Task stimuli and procedure. (a) Measuring crowding zone. A target letter was located at one of three distances from the fixation (eccentricities = 2°, 4°, or 8°), and at one of four azimuth angles around the fixation (&#x019F; = 45°, 135°, 225°, or 315°). In this example, the azimuth angle of the target ‘D’ is 315°. Four flankers (tumbling ‘E’s with different orientations) were located at four diagonal locations with the same distance from the target. Crowding zone represents the distance between the target and the flankers required to yield 79.4% letter-recognition accuracy. (b) Measuring the visual span profile. Top: an example of a trigram presented in a horizontal line. A trigram, a random string of three letters (e.g., ‘uew’), is centered at one of 19 positions in a horizontal line, left or right of fixation. Bottom: an example of visual span profile. A visual span profile consists of letter recognition accuracy as a function of letter position, and is fitted with a split Gaussian function. The right vertical scale shows a transformation from recognition accuracy to information transmitted in bits. The size of the visual span was defined as the area under the curve.

Measuring visual-span profiles

Visual-span profiles were measured using a trigram letter-recognition task. The procedure was similar to previous studies22, 71. Trigrams (random strings of three random letters) were centered at one of 19 positions in a horizontal line (see Fig. 6b). Each trigram was flashed for 200 ms followed by a post-mask (a string of letter ‘X’s). Participants were asked to fixate between two fixation points and to report the three letters from left to right. A letter was scored as being identified correctly only if its order within the trigram was also correct. Each trigram position was tested 12 times, in a random order. A visual span profile was fitted with a split Gaussian function based on the recognition accuracy at each letter slot22, 71. The size of the visual span was defined as the area under the profile, and was quantified in units of bits of information transmitted100.
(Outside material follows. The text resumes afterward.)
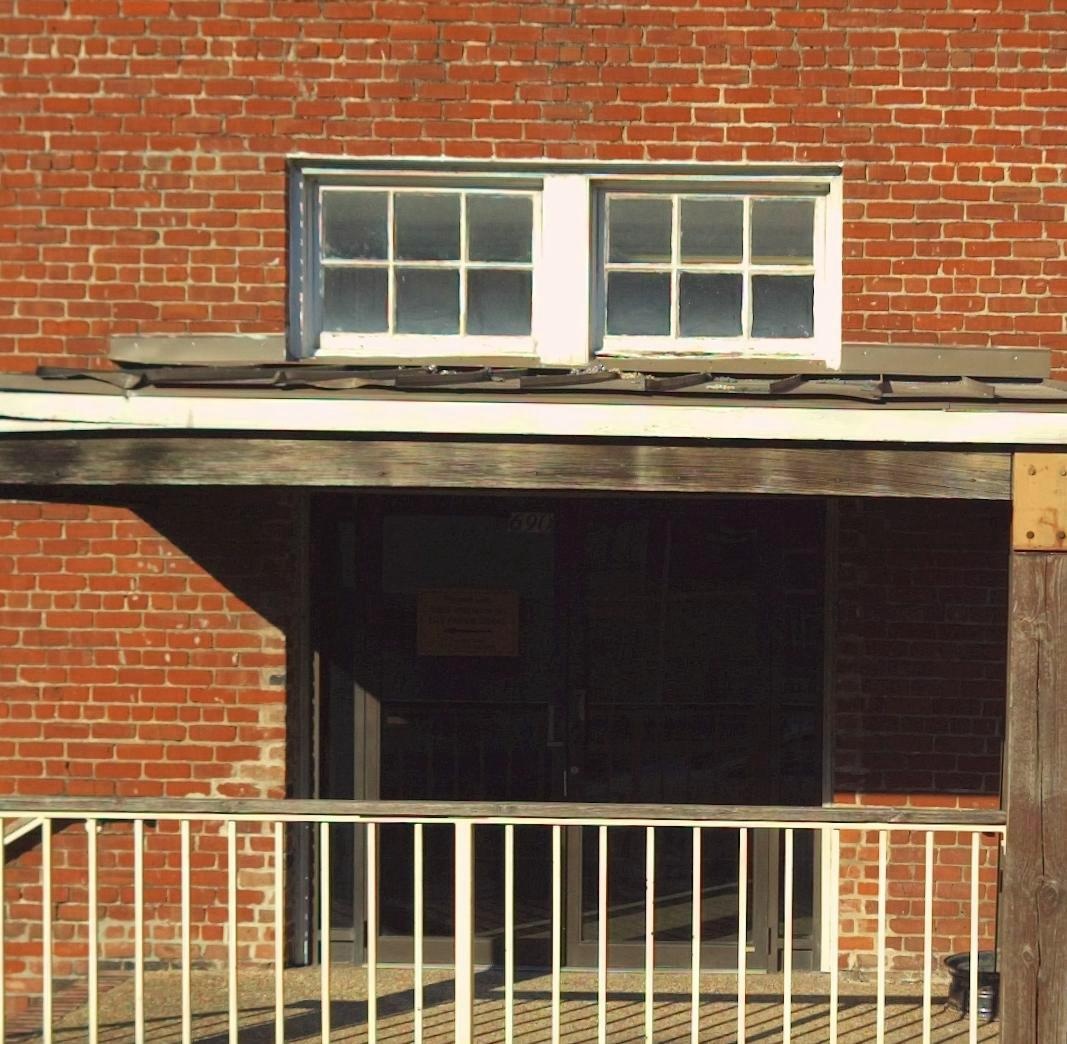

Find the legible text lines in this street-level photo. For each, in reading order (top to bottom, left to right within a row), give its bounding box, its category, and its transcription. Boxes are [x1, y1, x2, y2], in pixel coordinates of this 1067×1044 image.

[504, 511, 557, 535] StreetNumber: 690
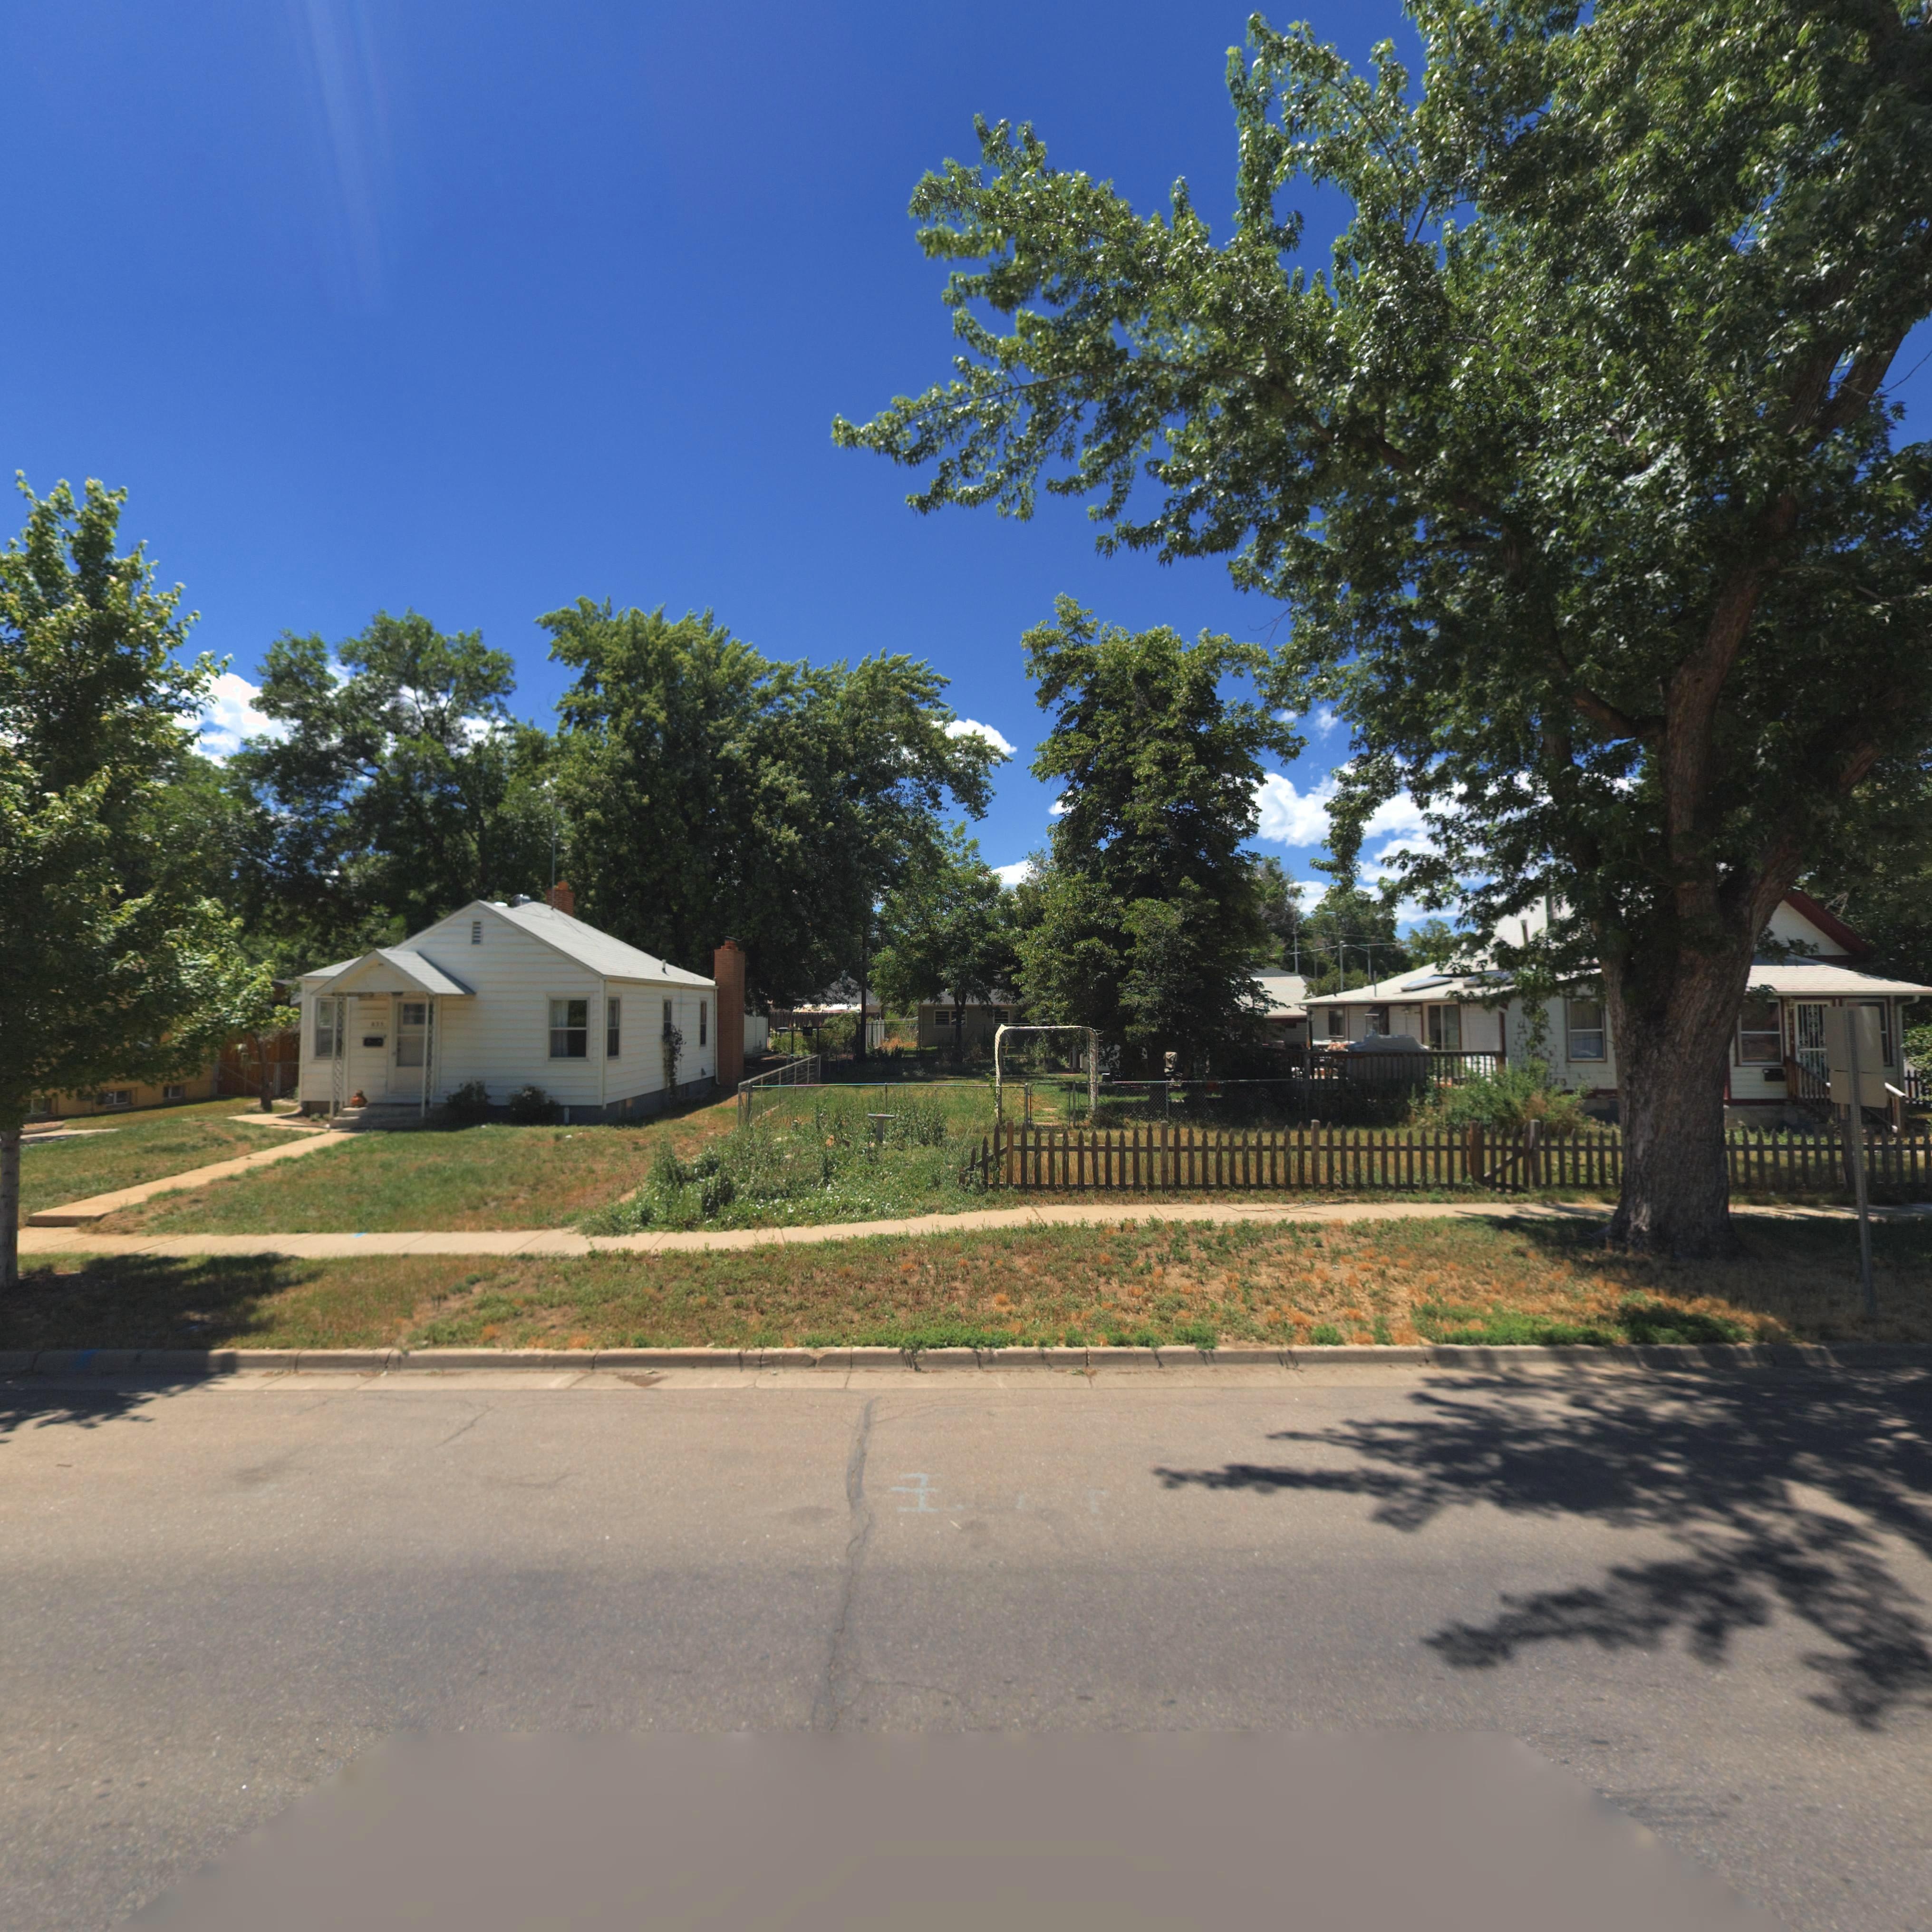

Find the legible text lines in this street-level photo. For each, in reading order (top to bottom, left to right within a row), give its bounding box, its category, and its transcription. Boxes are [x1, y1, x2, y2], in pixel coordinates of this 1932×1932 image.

[1788, 1017, 1793, 1035] StreetNumber: 8*5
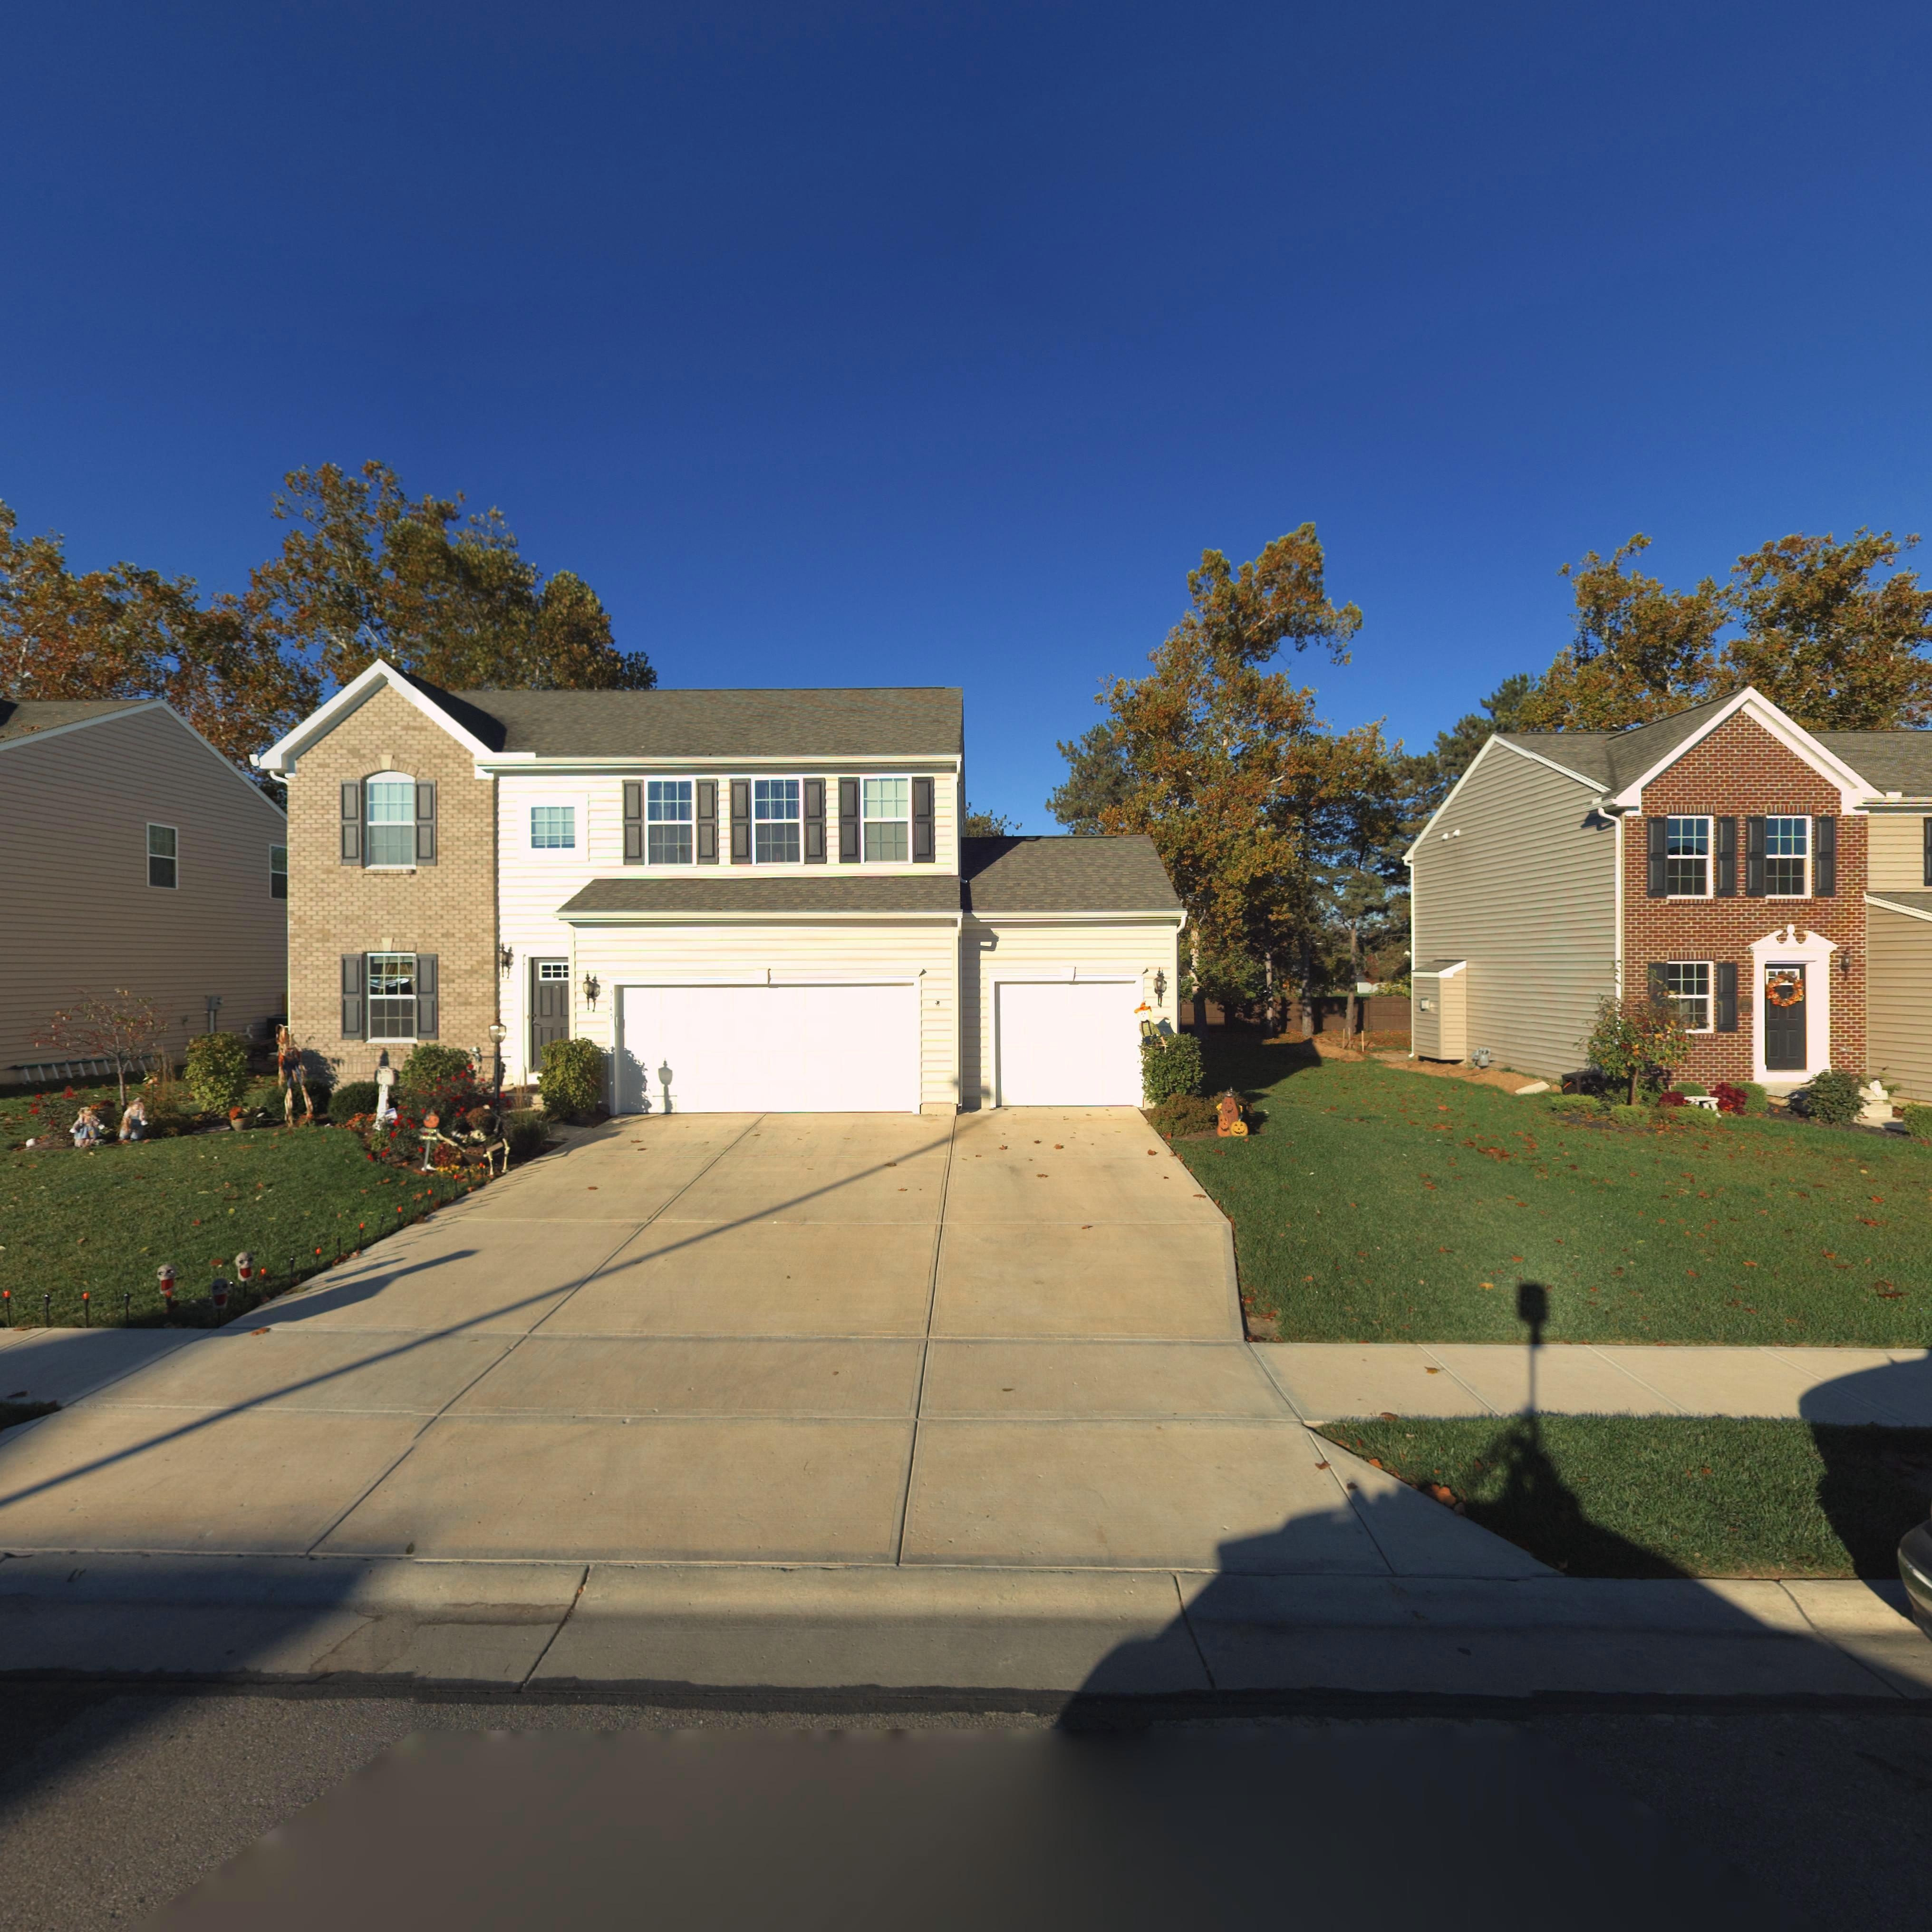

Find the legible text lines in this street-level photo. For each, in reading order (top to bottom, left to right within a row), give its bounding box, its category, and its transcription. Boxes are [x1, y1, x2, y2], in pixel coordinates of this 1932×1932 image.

Throughout the testing sessions, participants’ compliance with central fixation was continuously ensured either via a high-speed eyetracker or a webcam. Besides, the stimulus duration of 200 ms or less was too brief for saccadic eye movements.

Data analysis

Statistical analyses were performed using IBM SPSS statistics (version 23) and Matlab R2014b (MathWorks Inc, U.S.). Quantile-Quantile plot was used to confirm the data were normally distributed. Two-tailed independent samples t-test was applied to compare the difference in reading speed, the size of the visual span and crowding zone between the two age groups. When the data was not normally distributed, Mann-Whitney U test was run instead of independent sample t-test. A repeated measures analysis of variance (ANOVA) was used to examine the main effect of age group or eccentricity on crowding zone and single-letter recognition accuracy, respectively. Person product-moment correlation was run to analyze the correlation between reading speed and each of the two crowding measures.

Data availability

The datasets generated and analyzed during the current study are available from the corresponding author on reasonable request.